Déduction opérée du prix précité de sa nouvelle acquisition, il lui reste, hors fiscalité éventuelle, un solde net de 49.250 € - 27.000 € = 22.250 € qui peut venir en déduction de la somme évaluable à 34.791,06 € (3.415,06 € + 31.376 €) qui lui est réclamée par la société RAPIDEPANNAGE 62 à la suite de deux versements qu’elle a opérés par chèques datés des 22 et 27 février 2017, ressortant aussi à un montant de 35.776 €, selon le procès-verbal de saisie-attribution du 5 janvier 2024 (10.000 € : principal + 1.480 € : indemnité pour préavis non exécuté + 17.976 € : restitution de dommages et intérêts + 2.400 € : restitution d’indemnité de licenciement + 4.000 € : restitution d’indemnité compensatrice de préavis + 400 € : restitution de congés payés afférents + 1.000 € : article 700), hors intérêts actuels et à venir plus les frais, soit un montant global de 47.078,86 €.

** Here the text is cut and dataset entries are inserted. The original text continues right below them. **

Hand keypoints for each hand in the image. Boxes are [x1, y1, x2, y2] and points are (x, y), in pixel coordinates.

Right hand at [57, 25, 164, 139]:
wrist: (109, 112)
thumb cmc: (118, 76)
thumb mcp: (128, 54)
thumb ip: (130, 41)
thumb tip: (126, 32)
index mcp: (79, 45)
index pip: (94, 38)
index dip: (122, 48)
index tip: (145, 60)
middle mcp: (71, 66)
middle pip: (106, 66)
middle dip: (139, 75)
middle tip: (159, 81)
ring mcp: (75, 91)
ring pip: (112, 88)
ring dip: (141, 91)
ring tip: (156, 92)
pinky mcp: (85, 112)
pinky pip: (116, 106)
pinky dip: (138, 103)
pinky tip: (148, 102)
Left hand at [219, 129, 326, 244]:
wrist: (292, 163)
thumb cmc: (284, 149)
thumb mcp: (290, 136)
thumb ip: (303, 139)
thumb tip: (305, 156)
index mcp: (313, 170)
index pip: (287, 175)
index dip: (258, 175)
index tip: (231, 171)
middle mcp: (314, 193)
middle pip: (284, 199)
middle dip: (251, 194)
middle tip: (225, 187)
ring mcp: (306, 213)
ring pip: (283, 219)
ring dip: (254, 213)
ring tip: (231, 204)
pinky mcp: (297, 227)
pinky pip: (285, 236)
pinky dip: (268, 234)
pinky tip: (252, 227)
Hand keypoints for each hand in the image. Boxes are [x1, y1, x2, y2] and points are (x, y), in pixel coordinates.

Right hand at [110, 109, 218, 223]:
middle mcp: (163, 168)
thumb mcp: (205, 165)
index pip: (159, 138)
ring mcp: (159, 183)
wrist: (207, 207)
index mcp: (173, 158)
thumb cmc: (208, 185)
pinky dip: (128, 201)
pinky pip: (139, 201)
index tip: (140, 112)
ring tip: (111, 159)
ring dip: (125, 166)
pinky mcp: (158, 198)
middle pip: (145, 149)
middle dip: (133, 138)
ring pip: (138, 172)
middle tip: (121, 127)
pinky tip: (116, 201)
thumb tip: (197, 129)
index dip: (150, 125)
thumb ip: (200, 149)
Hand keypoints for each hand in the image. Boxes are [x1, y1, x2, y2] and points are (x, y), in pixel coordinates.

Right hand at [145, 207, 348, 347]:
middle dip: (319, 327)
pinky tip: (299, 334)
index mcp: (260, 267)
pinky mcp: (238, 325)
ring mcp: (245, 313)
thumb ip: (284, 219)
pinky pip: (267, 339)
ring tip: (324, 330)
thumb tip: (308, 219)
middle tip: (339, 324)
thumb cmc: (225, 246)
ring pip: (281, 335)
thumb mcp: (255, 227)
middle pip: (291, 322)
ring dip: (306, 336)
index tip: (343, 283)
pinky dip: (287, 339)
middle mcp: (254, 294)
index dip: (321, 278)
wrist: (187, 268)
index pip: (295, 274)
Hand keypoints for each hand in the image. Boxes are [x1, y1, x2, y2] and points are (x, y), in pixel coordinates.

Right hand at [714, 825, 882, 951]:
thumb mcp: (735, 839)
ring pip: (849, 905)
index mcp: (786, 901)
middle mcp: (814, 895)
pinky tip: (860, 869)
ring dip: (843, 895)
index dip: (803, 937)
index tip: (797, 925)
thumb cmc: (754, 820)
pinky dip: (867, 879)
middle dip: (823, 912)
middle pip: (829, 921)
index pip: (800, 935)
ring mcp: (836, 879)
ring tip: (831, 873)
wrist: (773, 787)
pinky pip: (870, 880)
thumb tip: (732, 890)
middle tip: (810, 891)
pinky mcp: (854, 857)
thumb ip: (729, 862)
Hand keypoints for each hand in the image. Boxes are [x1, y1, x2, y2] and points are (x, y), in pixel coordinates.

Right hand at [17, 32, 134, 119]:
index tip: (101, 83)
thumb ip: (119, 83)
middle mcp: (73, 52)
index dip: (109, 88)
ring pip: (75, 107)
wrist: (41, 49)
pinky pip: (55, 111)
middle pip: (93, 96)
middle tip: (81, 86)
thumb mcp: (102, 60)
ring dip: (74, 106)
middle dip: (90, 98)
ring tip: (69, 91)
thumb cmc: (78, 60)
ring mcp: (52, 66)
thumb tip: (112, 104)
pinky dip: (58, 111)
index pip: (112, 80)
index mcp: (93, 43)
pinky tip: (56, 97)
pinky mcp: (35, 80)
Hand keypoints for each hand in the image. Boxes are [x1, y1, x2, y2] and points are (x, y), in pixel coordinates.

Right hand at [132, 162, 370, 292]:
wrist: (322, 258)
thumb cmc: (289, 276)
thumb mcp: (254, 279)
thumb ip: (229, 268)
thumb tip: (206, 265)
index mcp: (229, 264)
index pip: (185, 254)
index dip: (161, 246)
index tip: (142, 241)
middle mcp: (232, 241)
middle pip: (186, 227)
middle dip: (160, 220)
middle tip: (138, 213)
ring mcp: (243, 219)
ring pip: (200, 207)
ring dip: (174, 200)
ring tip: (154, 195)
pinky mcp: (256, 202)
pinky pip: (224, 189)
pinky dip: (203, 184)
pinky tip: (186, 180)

De même, comme il a été dit précédemment, son crédit expirant le 1er mars 2025, il ne sera plus tenu de verser une somme mensuelle de 400 € pour financer son logement, ce qui augmentera d’autant son solde disponible.

Au vu de ce contexte financier, il n’y a pas lieu d’accueillir la demande de M. [N] tendant à reporter sur deux ans le montant des sommes qu’il doit à la société RAPIDEPANNAGE 62.

Par ailleurs, le libellé du texte précité tiré du code civil n’autorise pas la neutralisation intégrale des intérêts, mais seulement leur réduction à un taux au moins égal au taux légal qu’il n’y a pas lieu d’appliquer en l’espèce.

Sur la demande subsidiaire aux fins de paiements fractionnés :

La proposition subsidiaire de M. [N] de régler sa dette en 23 mensualités de 100 € et une 24ème pour le solde qui représente un désendettement de la somme de 47.078,86 €, échelonné pour 2.300 € avec un solde de 44.778,86 € n’apparaît pas suffisante et efficace au regard des intérêts du créancier pour être accueillie.

Sur les mesures accessoires :

M. [S] [N], partie perdante, supportera les entiers dépens de cette procédure et versera une somme de 1.500 € à la société RAPIDEPANNAGE 62 au titre des frais irrépétibles.

PAR CES MOTIFS

Le Juge de l’Exécution, statuant par jugement contradictoire, prononcé par mise à disposition au greffe et en premier ressort :

DEBOUTE M. [S] [N] de l'ensemble de ses demandes ;

DIT qu'il supportera les entiers dépens de cette procédure et qu'il versera une somme de 1.500 € à la société RAPIDEPANNAGE 62 au titre des frais irrépétibles.